SUPREME COURT OF NOVA SCOTIA
Citation: R. v. Awad , 2014 NSSC 44
Date: 20140121
Docket: SYDJC: SN419992-SN419995; SN419988-SN419998
Registry: Sydney
Between:
Her Majesty the Queen
Plaintiff
v.
Karim Mossam Mohamed Awad et al
Defendant
LIBRARY HEADING
Judge: The Honourable Justice Frank Edwards
Heard: January 21, 2014 in Sydney, Nova Scotia
Written Decision: February 3, 2014
Subject: Criminal Law - quashing and amending defective Informations - Crown Appeal to require Trial Judge to allow Informations to be re-sworn and to hear the cases on their merits.
Facts: The Trial Judge found 11 Informations, sworn without reasonable and probable grounds, to be nullities and quashed them.
Issue: 1. Were the Informations nullities?
2. Were the Informations amendable?
Result: Appeal allowed. Trial Judge directed to allow Informations to be re-sworn and to hear the cases on their merits.

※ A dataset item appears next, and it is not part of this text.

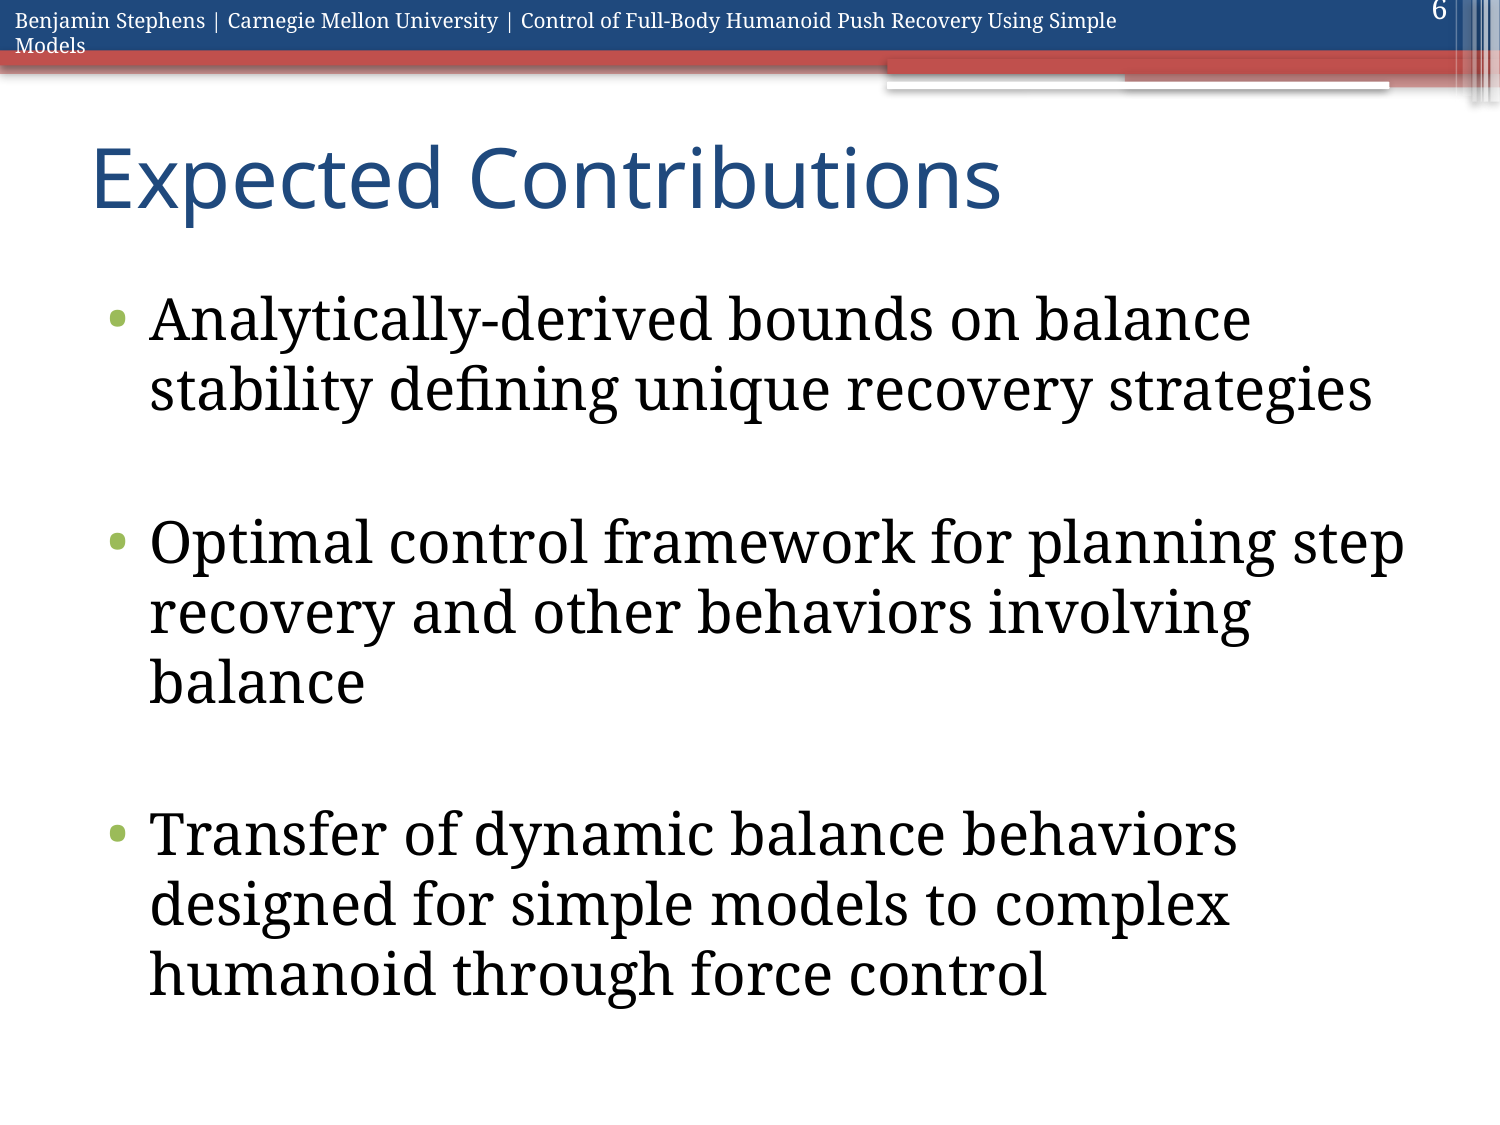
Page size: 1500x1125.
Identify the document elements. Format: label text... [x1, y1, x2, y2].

title Expected Contributions [75, 87, 1425, 263]
slide_number 6 [1374, 0, 1463, 38]
list Analytically-derived bounds on balance stability defining unique recovery strategies Optimal control framework for planning step recovery and other behaviors involving balance Transfer of dynamic balance behaviors designed for simple models to complex humanoid through force control [75, 275, 1425, 1079]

The Informations were not nullities, they gave fair notice to each accused of the offence charged. As such, absent a finding of injustice or irreparable prejudice to the Accused, (and there was no basis for such a finding here), the Trial Judge was obliged to allow the Informations to be amended.
2. The only possible curative amendment was to have the Informations re-sworn. This was possible even though the 6 month limitation period had expired. (The Crown had proceeded summarily in each instance). Re-swearing the Informations would not constitute a new proceeding but rather the continuation of the proceeding under the original Information as amended,
Cases Noted: R. v. Moore [1988] 1 SCR 1097 (S.C.C.); R. v. Kamperman [1981] N.S.J. 494 (N.S.S.C.); R v. Peavoy (1974) 15 CCC(2d) 97 (Ont H.C.J.); Wilmot v. Ulnooweg Development Group Inc., (2007) N.S.C.A. 49; Canadian Industries Ltd. (1982), 69 C.C.C. (2d) 553 (N.B.C.A.; R v. Whitmore (1987), 41 C.C.C. (3d) 555 (Ont. H.C.J.) aff’d 51 C.C.C. (3d) 294 (Ont. C.A.).